[START OF DATA FOR THE TASK]

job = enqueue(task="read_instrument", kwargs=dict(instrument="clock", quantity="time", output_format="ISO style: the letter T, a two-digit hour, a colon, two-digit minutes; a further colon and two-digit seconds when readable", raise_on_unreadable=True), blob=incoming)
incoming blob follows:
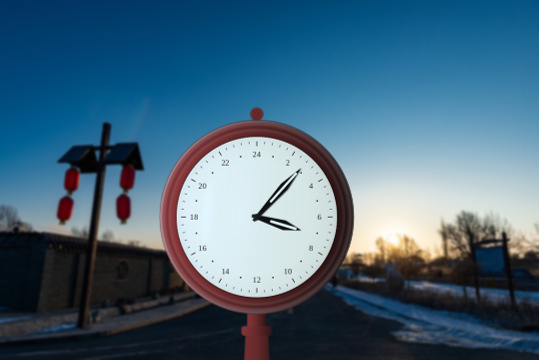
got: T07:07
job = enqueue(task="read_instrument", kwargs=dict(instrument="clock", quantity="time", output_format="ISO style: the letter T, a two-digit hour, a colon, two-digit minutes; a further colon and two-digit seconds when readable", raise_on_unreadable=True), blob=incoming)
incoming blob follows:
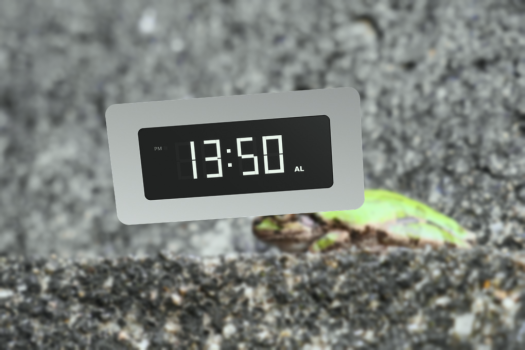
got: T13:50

[END OF DATA FOR THE TASK]

Please change "incoming blob follows" to "attached blob follows" throughout the data and write it out again with everything else unchanged, leaving out the pictures.

job = enqueue(task="read_instrument", kwargs=dict(instrument="clock", quantity="time", output_format="ISO style: the letter T, a two-digit hour, a colon, two-digit minutes; a further colon and two-digit seconds when readable", raise_on_unreadable=True), blob=incoming)
attached blob follows:
got: T07:07
job = enqueue(task="read_instrument", kwargs=dict(instrument="clock", quantity="time", output_format="ISO style: the letter T, a two-digit hour, a colon, two-digit minutes; a further colon and two-digit seconds when readable", raise_on_unreadable=True), blob=incoming)
attached blob follows:
got: T13:50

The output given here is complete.